29日は病院の仕事納めです。毎年この日に外科全体で1年間の総括を行なうので(乳腺は正式にはG先生がまとめてくれるはず…)、ちょっと今年の乳がん症例を調べてみました。
今年はついにここ数年のぎりぎり未達成だった目標手術症例数を超えることができました。開院以来、最高の症例数です!
これは、当院と関連病院の健診課、超音波検査技師、放射線技師、病理検査の医師、技師のみなさんの努力のおかげだと思っています。そして、患者さんから患者さんへのご紹介もけっこうあったと思います。これからもその信頼に応えて行かなければとあらためて感じました。もちろん、病棟で乳腺診療を一手に引き受けてくれているG先生にも感謝しています。
今年の症例をまとめてみて気づいたことを挙げてみます。
①両側乳がんが非常に多かった
なんと同時両側が手術症例の3.7%、異時両側が14.8%、合わせて18.5%もいました。普通は合わせて5%程度(2-10%)ですので今年は異常に多かったんです。異時両側乳がんのほとんどは定期検査の乳房超音波検査で早期発見されています。技師さんたちの努力と症例検討会の成果が発揮された結果ではないかと思っています。
②年齢構成
前にも書きましたが、当院は高齢者が非常に多い病院です。以前調べたデータでは、乳がん手術患者さんの3人に1人は70才以上でした。
今年のデータをみてみると、70才以上の方の割合は35.7%!やはり高齢者は多いようです。

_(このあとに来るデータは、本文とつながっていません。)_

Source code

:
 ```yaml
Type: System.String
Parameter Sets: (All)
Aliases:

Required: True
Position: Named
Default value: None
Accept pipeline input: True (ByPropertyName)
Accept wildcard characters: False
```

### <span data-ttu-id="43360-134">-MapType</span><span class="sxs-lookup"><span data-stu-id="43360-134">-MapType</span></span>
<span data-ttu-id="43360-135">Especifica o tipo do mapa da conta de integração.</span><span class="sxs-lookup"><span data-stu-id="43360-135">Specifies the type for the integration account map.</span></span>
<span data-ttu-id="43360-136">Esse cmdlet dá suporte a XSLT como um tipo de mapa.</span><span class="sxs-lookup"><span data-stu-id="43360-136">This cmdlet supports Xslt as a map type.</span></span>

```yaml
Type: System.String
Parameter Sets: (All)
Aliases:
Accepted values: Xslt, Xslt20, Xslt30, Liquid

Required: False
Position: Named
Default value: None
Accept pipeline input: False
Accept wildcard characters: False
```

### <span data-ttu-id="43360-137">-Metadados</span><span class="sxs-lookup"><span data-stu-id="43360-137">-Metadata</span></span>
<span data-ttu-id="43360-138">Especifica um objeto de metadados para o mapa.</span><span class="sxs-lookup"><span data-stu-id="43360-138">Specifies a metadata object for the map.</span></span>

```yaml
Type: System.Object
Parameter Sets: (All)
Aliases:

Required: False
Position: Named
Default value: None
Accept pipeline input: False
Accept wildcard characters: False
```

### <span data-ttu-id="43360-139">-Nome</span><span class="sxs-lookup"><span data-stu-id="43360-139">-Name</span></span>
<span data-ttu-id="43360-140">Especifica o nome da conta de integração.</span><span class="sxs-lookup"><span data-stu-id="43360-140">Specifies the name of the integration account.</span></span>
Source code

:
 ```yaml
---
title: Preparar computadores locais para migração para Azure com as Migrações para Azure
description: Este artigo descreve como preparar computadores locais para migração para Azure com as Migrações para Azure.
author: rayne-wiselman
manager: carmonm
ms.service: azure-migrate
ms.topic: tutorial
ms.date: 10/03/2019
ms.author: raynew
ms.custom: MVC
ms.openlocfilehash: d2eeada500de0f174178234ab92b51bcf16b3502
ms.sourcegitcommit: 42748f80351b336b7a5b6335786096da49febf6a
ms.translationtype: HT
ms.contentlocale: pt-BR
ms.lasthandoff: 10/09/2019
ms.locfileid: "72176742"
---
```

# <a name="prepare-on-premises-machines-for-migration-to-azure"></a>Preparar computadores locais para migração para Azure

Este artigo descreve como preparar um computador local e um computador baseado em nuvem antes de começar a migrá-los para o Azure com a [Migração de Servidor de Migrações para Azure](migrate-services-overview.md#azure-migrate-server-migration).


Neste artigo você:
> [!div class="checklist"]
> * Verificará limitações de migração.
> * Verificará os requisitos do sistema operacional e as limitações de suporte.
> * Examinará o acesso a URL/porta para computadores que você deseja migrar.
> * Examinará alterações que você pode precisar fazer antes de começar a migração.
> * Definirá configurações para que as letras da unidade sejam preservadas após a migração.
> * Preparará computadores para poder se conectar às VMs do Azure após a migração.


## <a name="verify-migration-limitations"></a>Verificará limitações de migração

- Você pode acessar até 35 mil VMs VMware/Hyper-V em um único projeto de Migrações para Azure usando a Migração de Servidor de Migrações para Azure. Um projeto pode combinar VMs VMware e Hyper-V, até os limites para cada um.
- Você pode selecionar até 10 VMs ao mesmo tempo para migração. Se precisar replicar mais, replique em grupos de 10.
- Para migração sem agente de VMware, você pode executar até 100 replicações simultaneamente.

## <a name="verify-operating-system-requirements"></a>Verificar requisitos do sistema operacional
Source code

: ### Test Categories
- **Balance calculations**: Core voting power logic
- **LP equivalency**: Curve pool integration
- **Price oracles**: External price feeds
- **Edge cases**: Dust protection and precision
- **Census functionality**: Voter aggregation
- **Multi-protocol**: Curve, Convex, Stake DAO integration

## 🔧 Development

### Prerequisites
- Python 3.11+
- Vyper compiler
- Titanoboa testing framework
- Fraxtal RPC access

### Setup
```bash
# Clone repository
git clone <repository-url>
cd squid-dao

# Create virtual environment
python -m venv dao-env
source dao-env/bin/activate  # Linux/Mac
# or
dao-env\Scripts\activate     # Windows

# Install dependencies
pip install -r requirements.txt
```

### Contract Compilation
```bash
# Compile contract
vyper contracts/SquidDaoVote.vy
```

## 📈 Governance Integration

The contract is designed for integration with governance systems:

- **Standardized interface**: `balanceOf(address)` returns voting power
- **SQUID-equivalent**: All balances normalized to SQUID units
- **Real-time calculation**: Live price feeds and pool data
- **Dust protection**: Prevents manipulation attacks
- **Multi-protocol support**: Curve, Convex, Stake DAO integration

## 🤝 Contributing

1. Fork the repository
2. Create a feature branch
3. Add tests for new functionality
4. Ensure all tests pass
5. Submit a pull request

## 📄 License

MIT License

印象としては、例年よりは若年者が多いような気がしていたのですが…。30才台はわずか3.6%でした。
③非手術症例
StageⅣで手術をせずに化学内分泌療法を行なっている患者さんや認知症が高度なために内分泌療法を行なった患者さんを含めて、今年乳がんと診断された患者さんのうちの5.3%は手術以外の治療を行なっています。ただ今年は例年よりもStageⅣ症例が少なかったような印象があります。
④発見契機
・無症状 39.7%…検診 10.3%、良性疾患定期検査 8.6%、乳がん術後定期検査 10.3%、その他(対側精査、CT発見など) 10.3%
・有症状 60.3%
いまだに2/3近くの方がしこりなどの症状を自覚してから受診し、乳がんの診断に至っていました。
⑤早期癌比率
Stage0(非浸潤がん)、StageⅠを合わせた早期がんの割合は、44.8%(非浸潤がんは12.1%)。④で書いたように今年は例年より有症状の患者さんが多く、T2(2-5cm)が多かったためだと思われます(StageⅡA+ⅡBで41.4%)。定期的に自己検診をしている場合は、2cm以下で発見される率が高いですので、これらの方たちは自己検診も定期的には行なっていなかったか、受診できない理由(乳がんと言われるのが怖い、経済的理由など)があったことが推測されます。
こうしてまとめてみると、定期的に検査や検診を受けている方は早期で発見できていることがわかります。ただ、その割合はいまだに低く、残念ながらこれだけマスコミなどを通じて啓蒙活動を行ったり、無料クーポンを配っても進行した状態で発見される方がまだ多いということがあらためてわかりました。
来年はさらに啓蒙活動を広めていかなければダメだと強く感じました。